Зосимову пустынь часто посещали члены известного в те годы религиозно-философского кружка, основанного М. А. Новоселовым, с которым была дружна Елисавета Феодоровна. Совместно написав и издав книгу о Г. Распутине, они вынуждены были полностью уничтожить тираж по настоянию Государя. В 1938 году М.А. Новоселов, к тому времени епископ, был приговорен к расстрелу. В настоящее время канонизирован Русской Православной Церковью. Освящена икона епископа-новомученика, построена часовня вблизи от мемориальной усадьбы писателя М.М. Пришвина в Дунино.

Великая княгиня Елисавета Феодоровна так искренне потянулась к этим старцам потому, что они воплощали собой православную культуру как систему жизни. Не случайно в письме к Николаю II Елисавета Феодоровна, сообщая о своих поездках к о. Алексию весной 1909 года, говорит о старце: «Он чудесный, настоящий святой»[617].

Особого внимания заслуживают отношения Великой княгини с замечательным русским старцем — схиархимандритом Гавриилом. В письме к брату Елисавета Феодоровна пишет: «Я немного отдыхаю в маленьком монастыре в лесу около Пскова, там, где проживает дорогой старец Гавриил… Какое это сокровище, как это прекрасно!»[618]. Она знала старца еще по Седмиезерной пустыни возле Казани, куда неоднократно приезжала с сестрой Марфо-Мариинской обители Варварой Яковлевой. Более тесное духовное сближение произошло, когда он был переведен в 1908 году в Спасо-Елеазаровскую пустынь под Псковом. В 1910 году для старца решили построить домовую церковь. Елисавета Феодоровна вначале пожертвовала деньги на строительство, затем иконы в иконостас, выполненный по ее проекту и под ее наблюдением. Кроме того, она пожертвовала подсвечники, одеяния на престол и жертвенник, а также облачение для батюшки, который лично отправился в Москву, чтобы поблагодарить Великую княгиню и пригласить ее на освящение храма, состоявшегося в присутствии Елисаветы Феодоровны. Она всегда видела старца кротким, любящим, чистым, как дитя, человеком, который не выносил грязных рассказов и намеков[619].

Елисавета Феодоровна всегда радостно принимала у себя в обители старца, куда он приезжал полечиться. В 1912 году во время пребывания Елисаветы Феодоровны в пустыни старец попросил помочь в строительстве усыпальницы для него. И пожертвование было немедленно сделано. Погребение о. Гавриила Елисавета Феодоровна почтила своим приездом на отпевание.

----

_ЧТО СДЕЛАТЬ 1:_
Переименуйте «Ribera del Duero» в «Rueda» во всех записях и приведите их строки заново, больше ничего не меняя.

_ИСХОДНЫЕ ЗАПИСИ:_

----

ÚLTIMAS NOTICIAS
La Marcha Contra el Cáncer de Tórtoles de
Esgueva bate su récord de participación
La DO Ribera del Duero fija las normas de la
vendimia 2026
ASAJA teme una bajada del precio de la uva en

----

_ЧТО СДЕЛАТЬ 2:_
В каком году, согласно фрагменту, старца Гавриила перевели в Спасо-Елеазаровскую пустынь под Псковом?

_ПИСЬМЕННЫЙ ОТВЕТ 1:_
ÚLTIMAS NOTICIAS
La Marcha Contra el Cáncer de Tórtoles de
Esgueva bate su récord de participación
La DO Rueda fija las normas de la
vendimia 2026
ASAJA teme una bajada del precio de la uva en

_ПИСЬМЕННЫЙ ОТВЕТ 2:_
В 1908 году.